Citation #22: C0555 - Call Sys, Exit Dr Alarm, Phones, Tv, Or Cable

Visit History:
1 Visit: 7/21/2021 | Not Corrected
2 Visit: 10/21/2021 | Corrected: 9/19/2021
Inspection Findings:
Based on observation and interview, it was determined the facility failed to ensure all exit doors were equipped with an alarming device or other acceptable system to provide security and to alert staff when residents exited the building. Findings include, but are not limited to:Observations on 7/19/21 showed that all exit doors did not have an operational alarm or other acceptable system to alert staff when residents exited the building. The need to ensure exit doors were equipped with an alarming device or other acceptable system was discussed with Staff 1 (Executive Director).

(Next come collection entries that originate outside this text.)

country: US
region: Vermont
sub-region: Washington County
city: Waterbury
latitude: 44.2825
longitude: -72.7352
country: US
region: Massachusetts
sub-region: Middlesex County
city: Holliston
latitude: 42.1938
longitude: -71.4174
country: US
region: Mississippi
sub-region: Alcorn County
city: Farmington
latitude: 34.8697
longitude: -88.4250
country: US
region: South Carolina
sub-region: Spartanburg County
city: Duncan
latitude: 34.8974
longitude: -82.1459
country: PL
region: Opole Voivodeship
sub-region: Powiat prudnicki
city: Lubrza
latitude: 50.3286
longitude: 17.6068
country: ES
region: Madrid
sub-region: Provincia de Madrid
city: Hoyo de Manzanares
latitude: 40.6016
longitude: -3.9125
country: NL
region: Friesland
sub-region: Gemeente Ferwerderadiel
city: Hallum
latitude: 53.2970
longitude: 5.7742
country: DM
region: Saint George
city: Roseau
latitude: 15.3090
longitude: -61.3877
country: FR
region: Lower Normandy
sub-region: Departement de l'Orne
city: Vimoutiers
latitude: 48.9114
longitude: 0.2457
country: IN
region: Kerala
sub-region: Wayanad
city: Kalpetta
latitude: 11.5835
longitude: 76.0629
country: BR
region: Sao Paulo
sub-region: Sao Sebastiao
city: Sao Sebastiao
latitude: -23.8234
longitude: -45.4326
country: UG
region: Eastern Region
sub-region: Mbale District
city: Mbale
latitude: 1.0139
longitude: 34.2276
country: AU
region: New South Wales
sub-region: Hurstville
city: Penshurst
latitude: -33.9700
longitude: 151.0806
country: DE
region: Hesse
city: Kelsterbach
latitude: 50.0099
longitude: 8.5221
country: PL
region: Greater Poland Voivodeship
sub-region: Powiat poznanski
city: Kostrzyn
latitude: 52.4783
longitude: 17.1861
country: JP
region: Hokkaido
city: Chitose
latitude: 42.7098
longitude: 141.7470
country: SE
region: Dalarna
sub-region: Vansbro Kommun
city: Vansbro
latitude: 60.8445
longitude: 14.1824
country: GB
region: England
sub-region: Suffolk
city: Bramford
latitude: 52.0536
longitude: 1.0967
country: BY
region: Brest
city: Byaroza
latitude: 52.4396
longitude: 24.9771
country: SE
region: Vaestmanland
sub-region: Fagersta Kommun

She acknowledged the findings.
Plan of Correction:
1) Alarms were ordered on 7/20/2021 and were placed on the exiting doors that were missing. Alarms are integrated into the emergency call system.2) Maintenance Manager will check doors with ED to ensure all are turned on and within working order on weekly maintenance walk through.3) Door exits will be checked weekly.4) ED will have oversight.